Page last updated at 16:56 GMT, Friday, 6 November 2009

'Shock' for Lloyds shareholders

By Ben Shore
Reporter, BBC Working Lunch

Lloyds
The bank announced that it will also sell hundreds of branches

For many Lloyds Banking Group shareholders the last week has been something of a shock.

On Tuesday, the banking group announced a huge £13.5bn rights issue. This is when the company issues new shares and sells them to existing shareholders at a discount. In exchange it gets the cash it needs to shore up its balance sheet.

Lloyds, which is 43.5% owned by the government, announced it was staying out of a government-run insurance scheme, instead raising money partly through the rights issue.

But £13.5bn will not be enough to satisfy the Financial Services Authority, which wants UK banks to have more reserves, or in financial jargon "core tier 1 capital".

So in addition to its rights issue, Lloyds is undertaking something called an "exchange offer". This means it will offer bonds to existing investors who own what are called "preference shares".

Preference shares are not the same as ordinary shares because the company is obliged to pay a fixed percentage of their value to the owner. They are traditionally seen as a very safe investment.

By grabbing back £7.5bn worth of its own preference shares, Lloyds' balance sheet will look much more secure.

But there are a some twists in the detail that have angered small investors.

'Commitment'

First of all, their hand is being forced because Lloyds is very likely to stop making regular payments to holders of its preference shares.

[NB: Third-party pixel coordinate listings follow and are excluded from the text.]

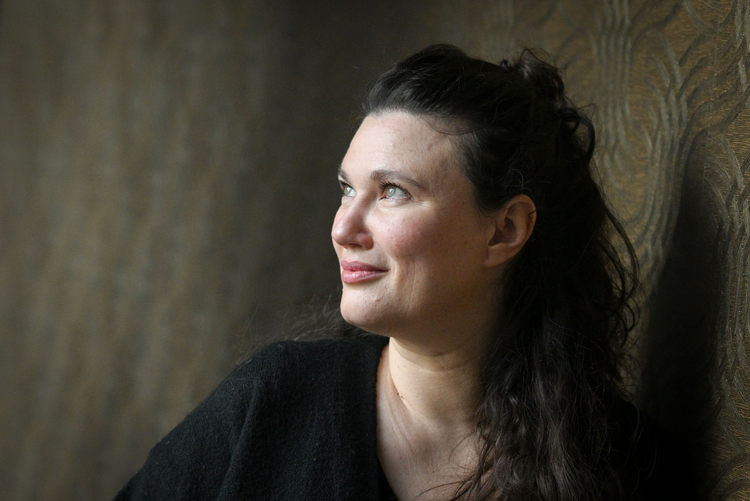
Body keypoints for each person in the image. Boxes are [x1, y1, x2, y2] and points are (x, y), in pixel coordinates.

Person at [115, 44, 692, 500]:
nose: (343, 228)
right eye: (347, 189)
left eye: (392, 191)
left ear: (504, 230)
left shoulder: (628, 467)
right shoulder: (274, 402)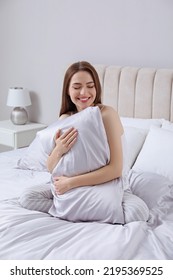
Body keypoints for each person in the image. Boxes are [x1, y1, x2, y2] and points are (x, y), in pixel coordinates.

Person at [46, 61, 124, 195]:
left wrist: (70, 183)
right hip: (68, 188)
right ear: (67, 90)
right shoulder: (66, 119)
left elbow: (116, 169)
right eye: (76, 87)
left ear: (96, 88)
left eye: (90, 86)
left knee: (137, 212)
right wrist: (59, 150)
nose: (84, 92)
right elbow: (50, 168)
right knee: (28, 197)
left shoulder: (106, 115)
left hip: (103, 184)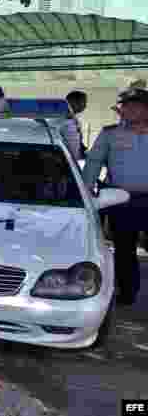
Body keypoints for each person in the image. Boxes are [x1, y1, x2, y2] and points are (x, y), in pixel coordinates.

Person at [82, 87, 148, 306]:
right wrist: (86, 192)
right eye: (125, 106)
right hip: (121, 199)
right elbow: (93, 163)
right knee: (124, 250)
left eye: (135, 106)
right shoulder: (110, 134)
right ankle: (127, 293)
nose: (129, 110)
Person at [60, 90, 88, 162]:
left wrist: (85, 151)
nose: (85, 106)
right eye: (84, 102)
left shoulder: (75, 120)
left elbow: (77, 142)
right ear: (74, 102)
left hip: (73, 161)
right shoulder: (60, 121)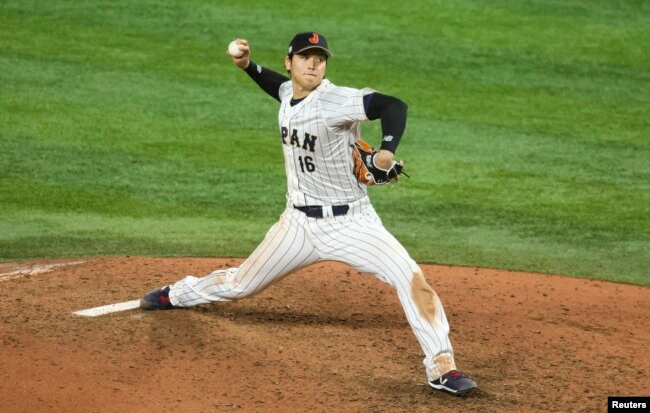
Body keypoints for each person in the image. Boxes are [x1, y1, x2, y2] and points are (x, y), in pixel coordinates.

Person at [140, 32, 477, 396]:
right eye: (305, 57)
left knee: (409, 275)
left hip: (352, 224)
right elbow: (279, 89)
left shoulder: (336, 99)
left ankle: (442, 366)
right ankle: (177, 294)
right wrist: (246, 66)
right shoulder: (289, 93)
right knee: (241, 284)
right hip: (297, 225)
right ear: (290, 62)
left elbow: (394, 105)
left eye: (320, 57)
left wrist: (385, 149)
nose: (313, 64)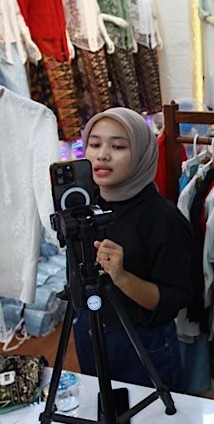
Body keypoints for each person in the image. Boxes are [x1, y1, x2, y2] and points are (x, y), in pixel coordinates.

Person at [74, 107, 192, 389]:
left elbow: (172, 299)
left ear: (140, 153)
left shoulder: (164, 219)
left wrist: (122, 276)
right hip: (90, 332)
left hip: (142, 342)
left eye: (117, 146)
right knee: (102, 416)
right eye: (94, 144)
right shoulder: (82, 204)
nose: (102, 155)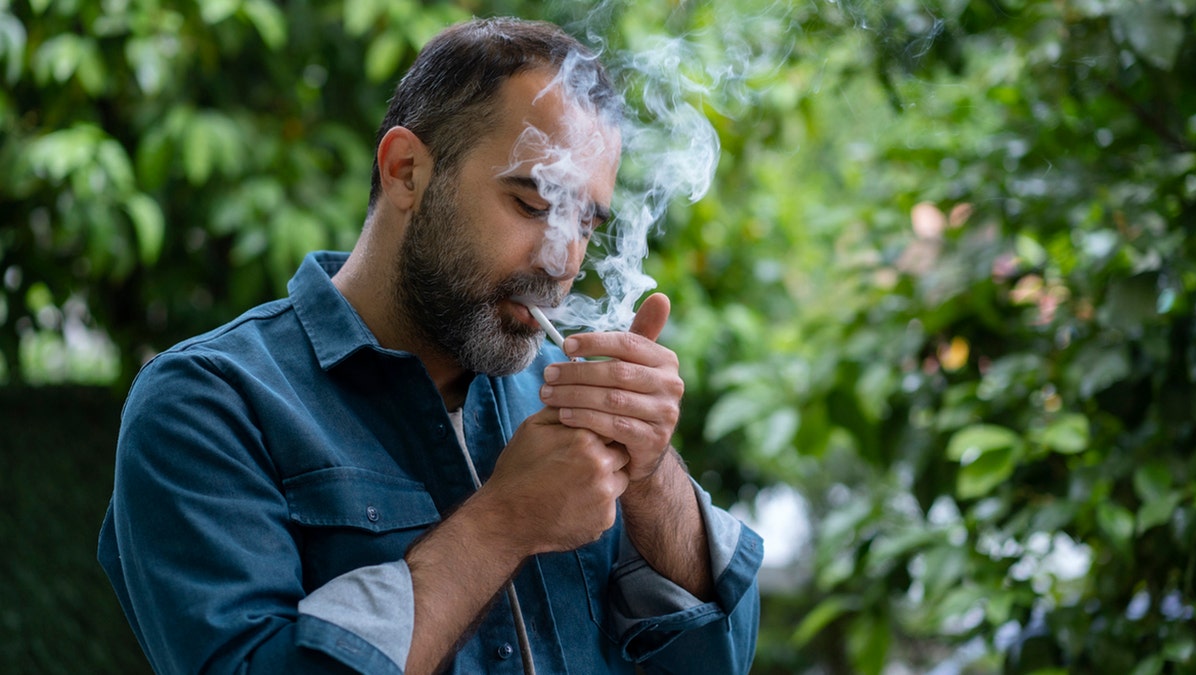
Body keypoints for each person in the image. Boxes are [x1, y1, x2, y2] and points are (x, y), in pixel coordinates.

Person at [99, 16, 762, 675]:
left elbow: (718, 659)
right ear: (406, 171)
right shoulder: (209, 402)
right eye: (533, 205)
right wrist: (504, 521)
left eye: (585, 223)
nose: (562, 261)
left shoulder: (570, 391)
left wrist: (651, 475)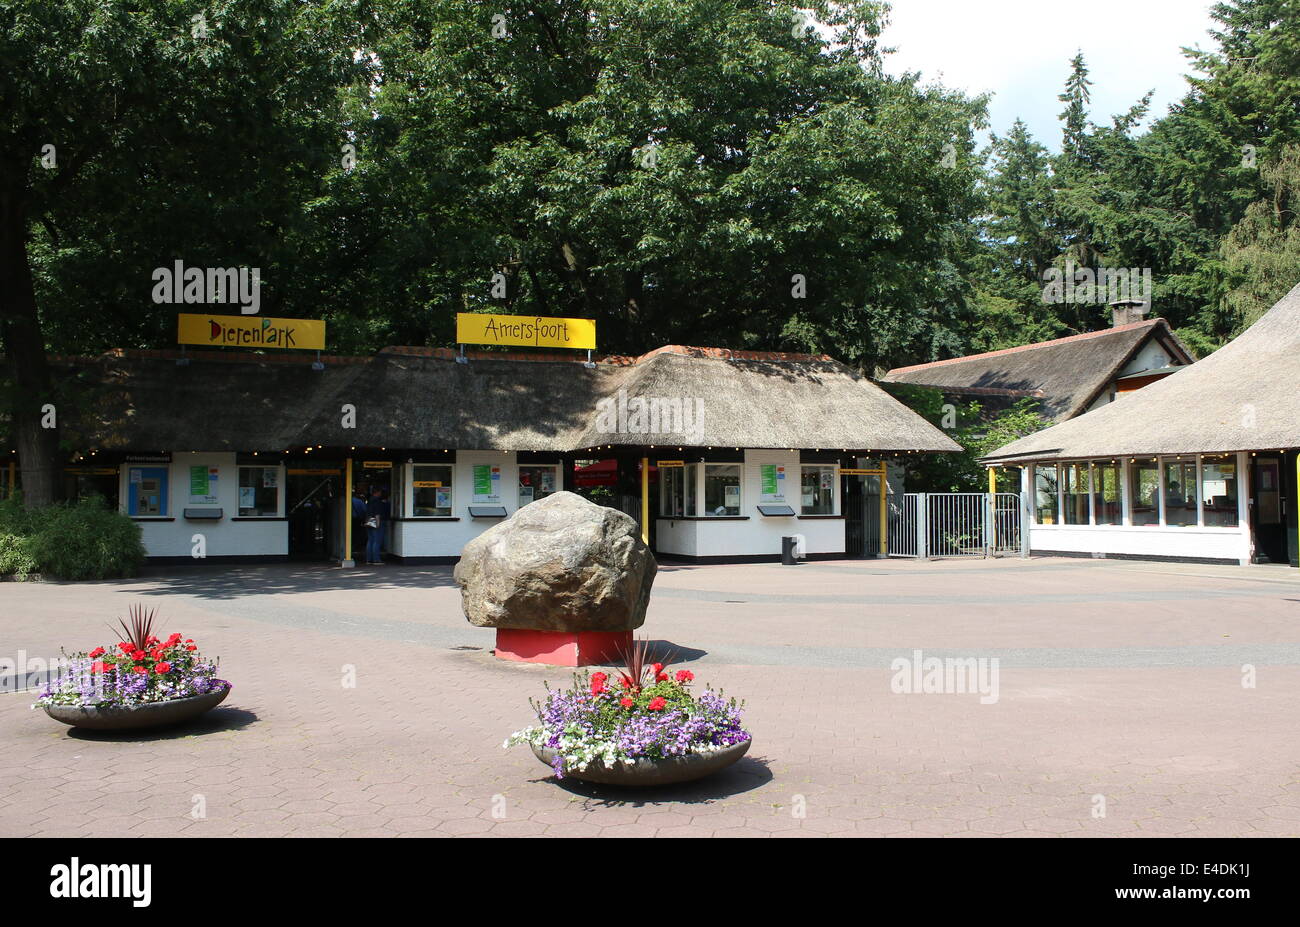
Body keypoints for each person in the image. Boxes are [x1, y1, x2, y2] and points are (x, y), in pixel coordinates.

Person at [364, 487, 389, 565]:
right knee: (377, 541)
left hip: (369, 521)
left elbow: (368, 512)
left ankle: (369, 559)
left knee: (370, 540)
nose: (381, 494)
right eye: (380, 492)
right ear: (377, 492)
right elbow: (377, 513)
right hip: (376, 521)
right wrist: (378, 523)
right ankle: (376, 560)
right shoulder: (377, 501)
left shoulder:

We have developed a tailor-made offer which will enable [some investors] to participate on terms and a timetable more suited to their circumstances
Lloyds Banking Group

This is because the European Commission does not want a taxpayer supported company paying money to its creditors.

Secondly, anyone whose holdings are worth less than £1,000 will not be eligible to exchange their preference shares.

This has the effect of excluding some 120,000 investors from the exchange offer, although Lloyds has insisted that a cash offer will eventually be made to these people.

"As a demonstration of our commitment to them, we have developed a tailor-made offer which will enable them to participate on terms and a timetable more suited to their circumstances," a Lloyds spokeswoman said.

But it is not yet clear when this will happen and how much each investor will get in exchange for their shares.

Exchanges

Furthermore, the Lloyds exchange offer has annoyed many investors with larger holdings because of the way the exchange offer will be managed.

The exchange offer is being placed on two trading exchanges, called Euroclear and Clearstream. But many individual investors will have their investments managed by brokers who use a platform called Crest.

In other words, unless they change their stockbroker they will not be able to take up the offer.

Richard Gray, from Carluke in Lanarkshire, whose wife holds Lloyds preference shares in an ISA, told the BBC: "The shares were purchased on one platform, it seems only reasonable that any shares that are to be converted should be tradeable on the same platform.

"To move the shareholdings [to a different broker] you would have to move the whole ISA."

But Lloyds said that if investors really wanted to take up the exchange offer it was straight forward to do so.

"Most mainstream brokers have accounts at Euroclear, Clearstream and Crest. Where this is not the case, we believe there is time for individuals to switch stockbrokers to allow them to participate," the Lloyds spokeswoman said.